He said he did not give his name at the time. "I was worried that I was going to get in trouble with SAC," he said.

MULTIPLE INSIDE TRADES

In his testimony, Freeman also said he conducted "maybe a little more than a dozen" insider trades while employed at the hedge fund Sonar Capital Management from 2005 to 2008, and "perhaps a half a dozen" such trades at SAC, the fund where he worked from 2008 to early 2010.

Freeman is a main cooperating witness for the government against Jiau, a former Taiwan Semiconductor Manufacturing Co <2330.TW> employee and consultant at expert networking firm Primary Global Research LLC. Expert networking firms match industry experts with money managers, and are a focus of the government's broad insider trading probe.

Jiau has pleaded not guilty. She faces as much as 25 years in prison if convicted.

Freeman on Tuesday also said several dozen times he could not recall the origin or nature of tips that Jiau might have given.

"So what we're going on here is your memory?" Luttinger once asked, referring to Nvidia trades that Freeman said he made for Sonar in 2007 based on Jiau's tips.

"Correct," Freeman responded.

Jiau's lawyer, during the cross-examination, also suggested that Freeman may have paid for female escorts for people who fed him potential trading tips.

Freeman testified that he once paid "a couple of thousand dollars" to a Taiwan karaoke bar that let two dining companions "take a woman home," as Luttinger put it.

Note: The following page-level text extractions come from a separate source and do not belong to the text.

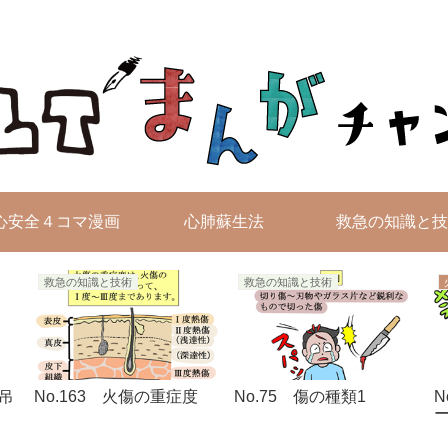
無料4コマ漫画を毎日配信！
心安全４コマ漫画
心肺蘇生法
救急の知識と技
救急の知識と技術
救急の知識と技術
の吊
No.163 火傷の重症度
No.75 傷の種類1
N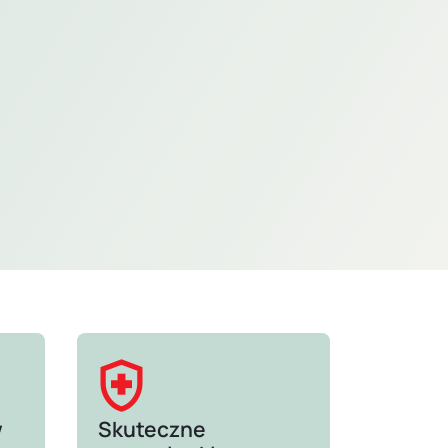
health_and_safety
w
Skuteczne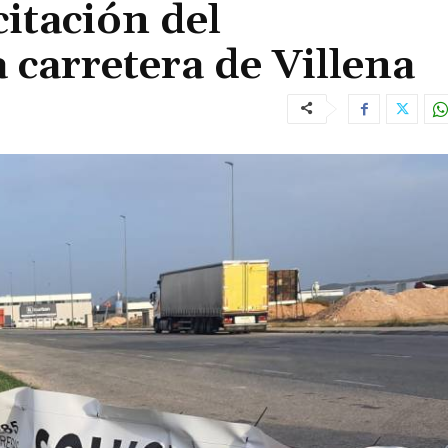
itación del
 carretera de Villena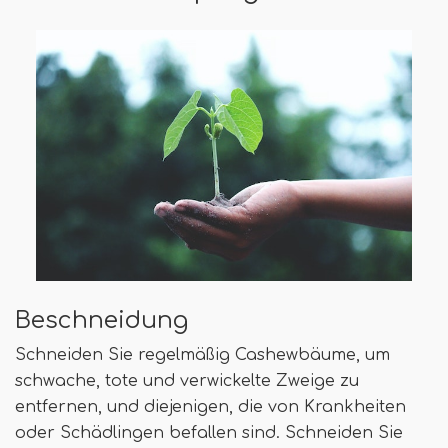
Beschneidung
Schneiden Sie regelmäßig Cashewbäume, um
schwache, tote und verwickelte Zweige zu
entfernen, und diejenigen, die von Krankheiten
oder Schädlingen befallen sind. Schneiden Sie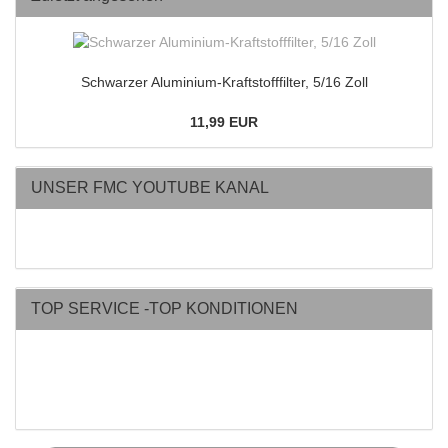
Schwarzer Aluminium-Kraftstofffilter, 5/16 Zoll
11,99 EUR
UNSER FMC YOUTUBE KANAL
TOP SERVICE -TOP KONDITIONEN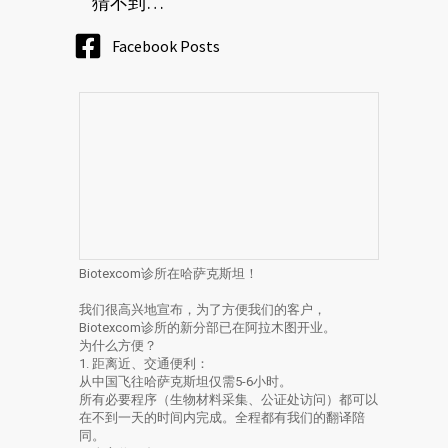
猜不到…
Facebook Posts
Biotexcom诊所在哈萨克斯坦！
我们很高兴地宣布，为了方便我们的客户，
Biotexcom诊所的新分部已在阿拉木图开业。
为什么方便？
1. 距离近、交通便利：
从中国飞往哈萨克斯坦仅需5-6小时。
所有必要程序（生物材料采集、公证处访问）都可以
在不到一天的时间内完成。全程都有我们的翻译陪
同。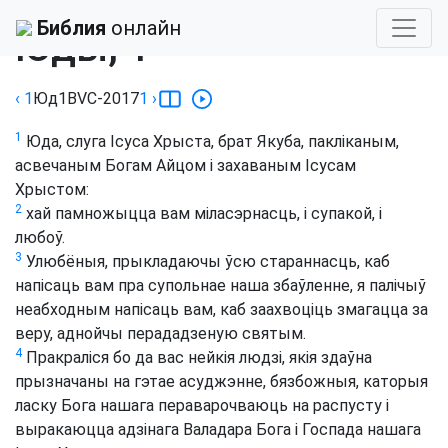
Библия
›
Чарняўскі-17
Библия
онлайн
Юды, 1
‹ 1
Юд
1
BVC-2017
1
›
1
Юда, слуга Ісуса Хрыста, брат Якуба, пакліканым,
асвечаным Богам Айцом і захаваным Ісусам
Хрыстом:
2
хай памножыцца вам міласэрнасць, і супакой, і
любоў.
3
Улюбёныя, прыкладаючы ўсю стараннасць, каб
напісаць вам пра супольнае наша збаўленне, я палічыў
неабходным напісаць вам, каб заахвоціць змагацца за
веру, аднойчы перададзеную святым.
4
Пракраліся бо да вас нейкія людзі, якія здаўна
прызначаны на гэтае асуджэнне, бязбожныя, каторыя
ласку Бога нашага пераварочваюць на распусту і
выракаюцца адзінага Валадара Бога і Госпада нашага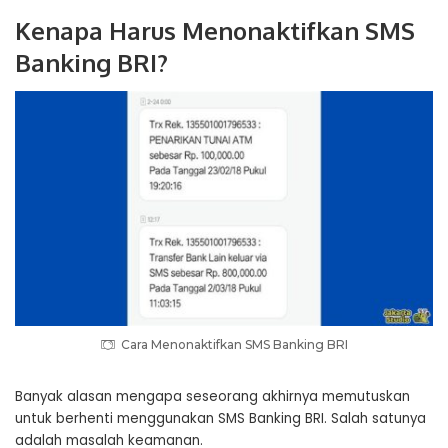
Kenapa Harus Menonaktifkan SMS
Banking BRI?
Cara Menonaktifkan SMS Banking BRI
Banyak alasan mengapa seseorang akhirnya memutuskan
untuk berhenti menggunakan SMS Banking BRI. Salah satunya
adalah masalah keamanan.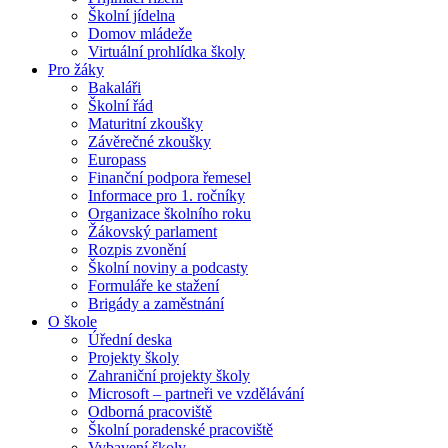
Školní jídelna
Domov mládeže
Virtuální prohlídka školy
Pro žáky
Bakaláři
Školní řád
Maturitní zkoušky
Závěrečné zkoušky
Europass
Finanční podpora řemesel
Informace pro 1. ročníky
Organizace školního roku
Žákovský parlament
Rozpis zvonění
Školní noviny a podcasty
Formuláře ke stažení
Brigády a zaměstnání
O škole
Úřední deska
Projekty školy
Zahraniční projekty školy
Microsoft – partneři ve vzdělávání
Odborná pracoviště
Školní poradenské pracoviště
Vybavení školy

Freeman said he "picked up a large bill," but that he did not "recall exactly" what it covered.

The portfolio manager's guilty plea in February was the first by a former SAC employee. He provided evidence that led to guilty pleas by his former close friends Donald Longueuil, who once worked at SAC, and Samir Barai of Barai Capital Management.

The respective principals of SAC and Sonar, Steven A. Cohen and Neil Druker, have not been accused of wrongdoing.

The case is U.S. vs. Jiau, U.S. District Court, Southern District of New York, No. 11-cr-00161.